▶ _Brief_:
Reproduce the whole listing, keeping each word unchanged.
:::::
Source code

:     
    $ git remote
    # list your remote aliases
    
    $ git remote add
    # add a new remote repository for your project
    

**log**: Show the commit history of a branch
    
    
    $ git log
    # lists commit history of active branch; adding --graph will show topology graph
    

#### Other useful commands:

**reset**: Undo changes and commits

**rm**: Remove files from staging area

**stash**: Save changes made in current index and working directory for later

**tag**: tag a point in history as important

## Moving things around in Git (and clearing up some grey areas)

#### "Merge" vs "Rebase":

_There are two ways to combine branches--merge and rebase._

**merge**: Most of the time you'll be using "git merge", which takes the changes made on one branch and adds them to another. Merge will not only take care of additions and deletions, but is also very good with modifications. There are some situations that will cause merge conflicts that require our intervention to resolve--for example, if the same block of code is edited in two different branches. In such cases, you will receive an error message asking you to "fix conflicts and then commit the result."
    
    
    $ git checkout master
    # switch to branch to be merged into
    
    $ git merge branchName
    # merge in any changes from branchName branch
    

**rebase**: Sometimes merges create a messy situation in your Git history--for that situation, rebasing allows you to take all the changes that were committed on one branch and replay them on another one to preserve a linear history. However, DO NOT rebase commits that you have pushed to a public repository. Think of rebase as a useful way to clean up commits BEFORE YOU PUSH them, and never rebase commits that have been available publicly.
:::::
▶ _Task response_:
Source code

:     
    $ git remote
    # list your remote aliases
    
    $ git remote add
    # add a new remote repository for your project
    

**log**: Show the commit history of a branch
    
    
    $ git log
    # lists commit history of active branch; adding --graph will show topology graph
    

#### Other useful commands:

**reset**: Undo changes and commits

**rm**: Remove files from staging area

**stash**: Save changes made in current index and working directory for later

**tag**: tag a point in history as important

## Moving things around in Git (and clearing up some grey areas)

#### "Merge" vs "Rebase":

_There are two ways to combine branches--merge and rebase._

**merge**: Most of the time you'll be using "git merge", which takes the changes made on one branch and adds them to another. Merge will not only take care of additions and deletions, but is also very good with modifications. There are some situations that will cause merge conflicts that require our intervention to resolve--for example, if the same block of code is edited in two different branches. In such cases, you will receive an error message asking you to "fix conflicts and then commit the result."
    
    
    $ git checkout master
    # switch to branch to be merged into
    
    $ git merge branchName
    # merge in any changes from branchName branch
    

**rebase**: Sometimes merges create a messy situation in your Git history--for that situation, rebasing allows you to take all the changes that were committed on one branch and replay them on another one to preserve a linear history. However, DO NOT rebase commits that you have pushed to a public repository. Think of rebase as a useful way to clean up commits BEFORE YOU PUSH them, and never rebase commits that have been available publicly.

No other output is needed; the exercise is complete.